Compared with those who’d been recently boosted with the original vaccines – two to four months prior – those who got updated boosters were 31% less likely to need to go to the ER or urgent care. The study didn’t provide an estimate on hospitalizations among people who were recently boosted with the original vaccine.
These are early studies. At the time they were done, only about 5% of adults in each study had received a bivalent booster.
That means the vaccine effectiveness of the booster is likely to be underestimated, the researchers said in an interview with CNN. Normally, the people who are quickest to get a booster are those who know they really need them because of an underlying condition or something else they feel puts them at higher risk.
These people are also most likely to need care in the clinic or hospital if they get Covid-19, Link-Gelles said.
“What happens in kind of these early evaluations is that we do sometimes see this where the vaccine effectiveness may be a little lower than we would have expected against more severe ends of the spectrum,” she said.
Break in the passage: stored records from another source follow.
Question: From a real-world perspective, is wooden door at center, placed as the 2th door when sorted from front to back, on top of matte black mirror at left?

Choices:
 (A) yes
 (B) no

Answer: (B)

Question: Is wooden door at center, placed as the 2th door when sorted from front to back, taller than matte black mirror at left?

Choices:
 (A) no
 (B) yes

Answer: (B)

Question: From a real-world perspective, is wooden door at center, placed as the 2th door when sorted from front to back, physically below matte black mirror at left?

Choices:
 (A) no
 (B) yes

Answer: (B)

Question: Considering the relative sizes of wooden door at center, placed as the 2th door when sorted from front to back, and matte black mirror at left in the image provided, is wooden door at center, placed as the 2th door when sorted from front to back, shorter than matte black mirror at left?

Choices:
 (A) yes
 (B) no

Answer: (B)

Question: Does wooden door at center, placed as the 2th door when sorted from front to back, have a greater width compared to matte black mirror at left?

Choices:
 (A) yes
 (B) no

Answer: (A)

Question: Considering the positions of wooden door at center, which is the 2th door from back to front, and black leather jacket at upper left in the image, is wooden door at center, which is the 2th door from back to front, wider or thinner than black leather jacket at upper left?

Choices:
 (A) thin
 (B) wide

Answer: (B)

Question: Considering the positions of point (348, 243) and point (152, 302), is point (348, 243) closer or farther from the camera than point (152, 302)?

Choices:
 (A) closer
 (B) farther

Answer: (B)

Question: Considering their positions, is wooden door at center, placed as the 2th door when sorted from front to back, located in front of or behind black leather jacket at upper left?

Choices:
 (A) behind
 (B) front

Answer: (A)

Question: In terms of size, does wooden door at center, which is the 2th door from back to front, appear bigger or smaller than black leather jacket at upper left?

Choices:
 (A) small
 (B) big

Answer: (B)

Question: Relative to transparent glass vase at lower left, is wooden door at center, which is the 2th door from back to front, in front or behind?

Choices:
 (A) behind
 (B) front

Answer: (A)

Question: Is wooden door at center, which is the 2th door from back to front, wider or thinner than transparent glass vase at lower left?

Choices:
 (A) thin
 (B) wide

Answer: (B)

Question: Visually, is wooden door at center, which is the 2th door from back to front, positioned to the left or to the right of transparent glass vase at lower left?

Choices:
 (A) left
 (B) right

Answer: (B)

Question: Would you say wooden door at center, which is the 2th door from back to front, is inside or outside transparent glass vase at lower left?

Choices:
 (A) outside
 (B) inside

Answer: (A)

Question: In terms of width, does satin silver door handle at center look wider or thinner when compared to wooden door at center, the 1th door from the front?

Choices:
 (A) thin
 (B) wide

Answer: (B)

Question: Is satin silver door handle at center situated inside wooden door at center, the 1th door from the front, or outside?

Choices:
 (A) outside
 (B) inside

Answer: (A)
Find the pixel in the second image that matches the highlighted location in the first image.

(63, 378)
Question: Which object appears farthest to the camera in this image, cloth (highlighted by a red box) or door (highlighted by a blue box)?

“I think it’s likely we’ll see the the numbers, the vaccine effectiveness estimates for younger adults, creep up a bit.”
Experts who were not involved in the studies say they underscore the need for all adults to get their updated boosters, but also for people to use additional tools, including masks, ventilation and testing, for even better protection.
“This is a reminder of what we’ve been saying now for a number of months, that we have to stop this idea of saying two immunizations is full vaccination,” said Dr. Peter Hotez, dean for the National School of Tropical Medicine at the Baylor College of Medicine in Houston. “You need your booster, and you need your booster every four to six months because the protection even against hospitalization starts to go down.”